Posted by Joe McNamara on 3rd April 2013

We’ve probably launched more products and companies than you’ve had hot dinners. Running a successful PR launch campaign is an exact science and requires more than creativity and a massive budget. By adopting the techniques used in science experiments (think back to your school days) we can ensure we develop our PR launch plans with as much precision:


Before you even think about what your launch plans look like you need to have a clear aim. Do you just want a huge splash of brand awareness? Do you want to drive downloads of a new product or traffic to your website? Is your primary aim generating social media buzz? Prioritise your objectives before developing your brief.


Like a new science experiment, you can’t completely predict what is going to happen when you run a PR campaign. However, you need to develop a clear idea in your head of what you think might happen. This includes anticipating rival launches and possible media distractions. Draw on the experience of past launches to predict the kind of results you’re likely to achieve if everything goes according to plan.

Method / apparatus

This is where you succinctly outline your approach, timeline, key targets and deliverables. In terms of apparatus, you probably won’t need any Bunsen burners (or maybe you will?!) however, it’s vital that you prepare as much as you can up front in terms of press materials, assets, spokespeople and event set up.

Obviously every ‘experiment’ is different and similarly no two launches will be the same but, like every good scientist, be sure to confirm your budgets. This will set the parameters for ‘how’ you launch the product, whether it is an all singing, all dancing media event, press tour or being creative with media materials.
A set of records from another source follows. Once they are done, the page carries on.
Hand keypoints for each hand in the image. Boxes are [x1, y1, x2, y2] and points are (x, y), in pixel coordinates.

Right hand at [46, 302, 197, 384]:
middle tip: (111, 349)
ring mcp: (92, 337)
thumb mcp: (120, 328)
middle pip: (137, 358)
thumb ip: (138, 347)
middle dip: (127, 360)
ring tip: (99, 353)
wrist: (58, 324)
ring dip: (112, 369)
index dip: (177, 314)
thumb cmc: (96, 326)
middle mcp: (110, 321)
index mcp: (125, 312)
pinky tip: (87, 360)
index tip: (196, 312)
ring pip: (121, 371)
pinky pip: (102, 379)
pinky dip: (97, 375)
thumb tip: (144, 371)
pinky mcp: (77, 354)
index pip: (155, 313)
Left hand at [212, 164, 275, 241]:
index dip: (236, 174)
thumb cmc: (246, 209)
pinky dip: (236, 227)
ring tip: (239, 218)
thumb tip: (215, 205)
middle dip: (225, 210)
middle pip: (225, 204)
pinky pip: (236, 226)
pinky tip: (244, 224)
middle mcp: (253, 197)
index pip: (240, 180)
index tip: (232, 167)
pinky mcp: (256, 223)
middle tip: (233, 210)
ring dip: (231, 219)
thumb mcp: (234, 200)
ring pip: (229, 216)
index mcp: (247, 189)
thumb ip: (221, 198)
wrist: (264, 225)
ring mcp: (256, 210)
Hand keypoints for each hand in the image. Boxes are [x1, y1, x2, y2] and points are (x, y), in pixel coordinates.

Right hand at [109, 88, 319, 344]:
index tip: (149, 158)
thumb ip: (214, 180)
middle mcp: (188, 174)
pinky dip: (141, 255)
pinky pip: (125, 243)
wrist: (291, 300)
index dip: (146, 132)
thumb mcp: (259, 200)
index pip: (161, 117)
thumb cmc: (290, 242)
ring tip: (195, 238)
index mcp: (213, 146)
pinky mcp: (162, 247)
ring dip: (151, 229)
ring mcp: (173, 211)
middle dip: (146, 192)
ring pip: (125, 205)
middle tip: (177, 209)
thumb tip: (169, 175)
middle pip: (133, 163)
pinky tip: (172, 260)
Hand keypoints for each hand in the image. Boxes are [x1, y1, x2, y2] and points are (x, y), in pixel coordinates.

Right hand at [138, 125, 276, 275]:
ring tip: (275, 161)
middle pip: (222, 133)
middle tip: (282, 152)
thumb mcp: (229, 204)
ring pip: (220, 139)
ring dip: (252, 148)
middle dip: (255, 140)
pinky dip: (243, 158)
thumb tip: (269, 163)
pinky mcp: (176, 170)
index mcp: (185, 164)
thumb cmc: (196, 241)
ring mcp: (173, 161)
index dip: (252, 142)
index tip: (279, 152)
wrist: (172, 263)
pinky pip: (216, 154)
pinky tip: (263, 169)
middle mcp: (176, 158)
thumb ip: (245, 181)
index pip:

If it’s the former, you’ll need to work far in advance of when you plan to announce and, if it is the latter, consider whether you just need press releases and images or are you looking into producing videos, infographics or a microsite?

Finally, no methodology is complete without including the chance for journalists to try your product so, where possible, make sure you have access to demo models.


This shouldn’t be an after-thought; one of the keys to succeeding in science and PR is learning how to work backwards. What will you consider as a successful launch and how will you measure it? If it’s web traffic, tools like Google Analytics will give you a detailed breakdown of whether you’ve had traction with the right people and enough of them.

You can also use web analytics to make sure people have been driven to your landing pages by your social media campaign. Furthermore, take an audit before and after of your social media community – hopefully you’ve got a better following in terms of quantity and quality.

If you’re just looking to make a splash, traditional coverage reporting and media monitoring will tell you most of what you want to know. However, the technology industry is an increasingly competitive landscape. If you want to make sure your competitors haven’t overshadowed you, tools such as Meltwater allow you to calculate your share of voice against your rivals.


So, you’ve used some clever tools to measure your results, now it’s time to assess. This is where you refer back to your hypothesis and ask ‘has it worked?’ Have you achieved the results you thought you would and if not, why?

Did you encounter any problems that forced you to adapt your approach? If so, what did you do and did it have the desired effect? It’s not unheard of for a scientific experiment or PR campaign to produce far better results than originally anticipated. If that was the case, were there exceptional circumstances that may not work in your favour next time or had you just undervalued the power of your campaign?

It’s important that PR agencies and clients look at the ‘ifs’, ‘buts’ and ‘maybes’ after the launch to see how to improve moving forward and what aspects were most/least successful.


Don’t worry, we’re not going to tell you just to ask yourself; ‘what can I do better next time?’ This is more about thinking how to maintain the momentum you have gained and develop your story. Is this something you can revisit a few months down the line while you’re waiting for your next big bit of news?

Or, if you weren’t satisfied with what you achieved, how can you remedy that in the short term? Are there any tactics you didn’t employ that you feel may give your news another push? Were there issues that you hadn’t foreseen and if so what steps will you put in place to make sure you do catch them next time? Was there any media feedback/comments, which you can learn from for future methodologies.

Ultimately, there is always room for improvement and development on even the most astronomical discoveries or ground-breaking PR launch campaigns.